If you’ve heard this one before, it’s probably because an emergency fund is paramount to financial security, no matter the economic conditions. An emergency fund is one of the few ways to guard against layoffs caused by recessions and any other expenses that might come up unexpectedly. Unfortunately, surveys have shown that less than half of all people have an emergency fund. So, make sure you have a rainy day fund handy in case an economic recession rears its head once again.

Learn new skills

Learning new skills will increase the chances of recession-proofing your job.
Learning new skills will increase the chances of recession-proofing your job.

The world is changing faster than ever, and those who aren’t keeping up will be left behind. In a recession, employers shrink their workforce and seek to cut back unnecessary expenses. In this situation, employees with a broader skillset are more valuable to a company and less likely to lose their jobs during a cut. If your employer sees you as someone who can perform various tasks, it will only make you more valuable to keep around.

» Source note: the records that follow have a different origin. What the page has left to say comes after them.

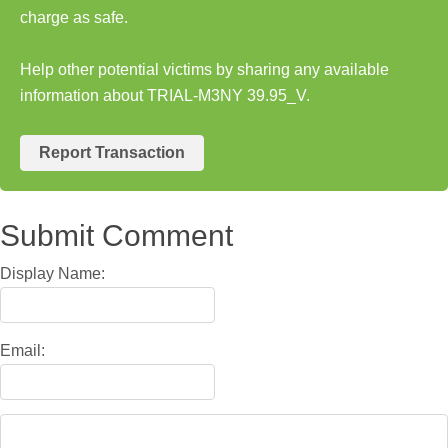
charge as safe.
Help other potential victims by sharing any available
information about TRIAL-M3NY 39.95_V.
Report Transaction
Submit Comment
Display Name:
Email:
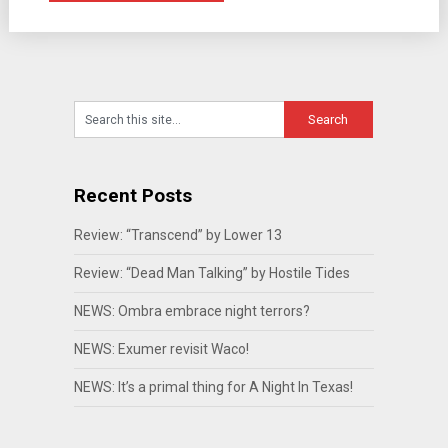
Recent Posts
Review: “Transcend” by Lower 13
Review: “Dead Man Talking” by Hostile Tides
NEWS: Ombra embrace night terrors?
NEWS: Exumer revisit Waco!
NEWS: It’s a primal thing for A Night In Texas!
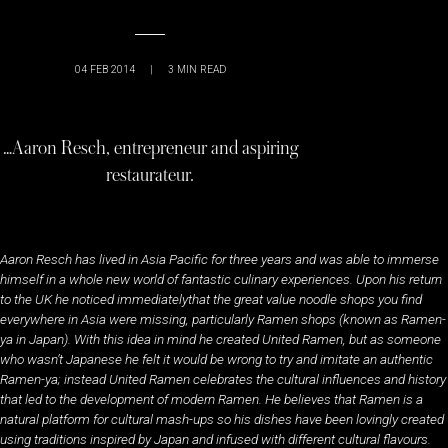
04 FEB 2014
|
3
MIN READ
…Aaron Resch, entrepreneur and aspiring
restaurateur.
Aaron Resch has lived in Asia Pacific for three years and was able to immerse
himself in a whole new world of fantastic culinary experiences. Upon his return
to the UK he noticed immediatelythat the great value noodle shops you find
everywhere in Asia were missing, particularly Ramen shops (known as Ramen-
ya in Japan)
.
With this idea in mind he created United Ramen, but as someone
who wasn’t Japanese he felt it would be wrong to try and imitate an authentic
Ramen-ya; instead United Ramen celebrates the cultural influences and history
that led to the development of modern Ramen. He believes that Ramen is a
natural platform for cultural mash-ups so his dishes have been lovingly created
using traditions inspired by Japan and infused with different cultural flavours.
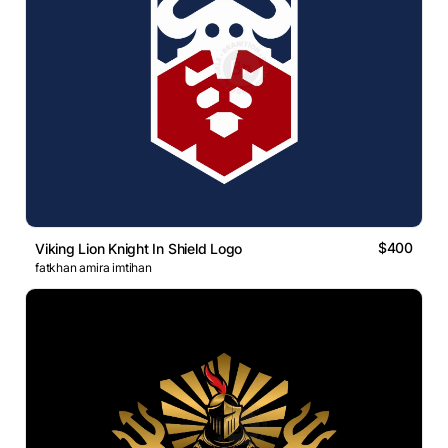
$400
Viking Lion Knight In Shield Logo
fatkhan amira imtihan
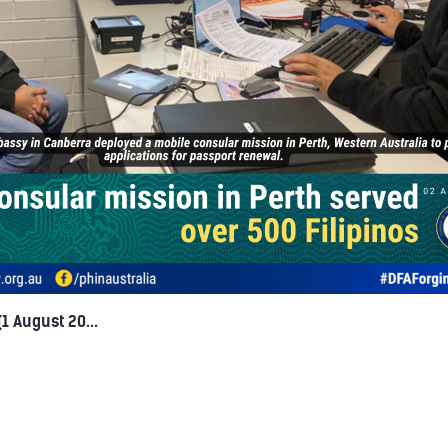
1 August 20...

Learning new skills can also be vital because you’ll be more suited to get a new one or even find a new career path if you lose your job. For instance, if you are competent at previous versions of Microsoft Office and other software but are unfamiliar with newer versions that are being used today, it will be hard for you to land a job during a recession when employers don’t have the resources or time to train you on these new tools. Therefore, keeping your skills up-to-date should be a part of your recession-proof plan.

Know your risk tolerance

People often talk about investing to grow your wealth without thinking of the risks involved in the process. Whenever you invest money, there is a risk of loss involved, and this risk increases exponentially in times of economic recession. Recessions generally cause investments like stocks, bonds, and real estate to lose value. So, before investing in these assets, understand the risks and what to expect.

Your risk tolerance will likely be a result of your life situation and wealth. Older people are usually advised to take less risk because they have already worked hard to save money and have less time to earn it back if they should lose it. On the flip side, those who are young and without families can afford to invest in more high-risk, high-reward investments because if they lose value, these people have many years to work and make that money back.

Diversify your income

Those with just one income source are left in a precarious situation when they are unexpectedly laid off. And while it might seem inconceivable to lose a steady job you have held for many years, this is precisely the kind of thing that happens during periods of economic recession. Companies reduce their budgets and contract their staff to survive. This could mean a job loss for you and your family.

However, if you maintain several different income sources, a job loss resulting from a recession doesn’t have to be so devastating. Ways to diversify your income include:

  • Job income – Doing odd jobs or freelance work to increase your overall income.
  • Investments – Everything from baseball cards to stocks can bring additional income—as long as you know what you are doing.
  • Interest – Money paid out to you from a checking, savings, or another account can provide you regular payments over time.
  • Rental income – Renting out real estate is one of the best streams of income you can find.
  • Royalties – A passive income stream that will pay you for your creation (music, product, design, etc.) well into the future.

Recession ≠ Doomsday

With so much emphasis put on economic recessions, you might think they are doomsday scenarios. But as long as you are adequately prepared for the next economic downturn (whenever it may happen), it doesn’t have to affect you in such a negative way. Successfully riding out recessions is the only way to make it to prosperity; when the economy grows again and allows you to surf that wave of opportunity.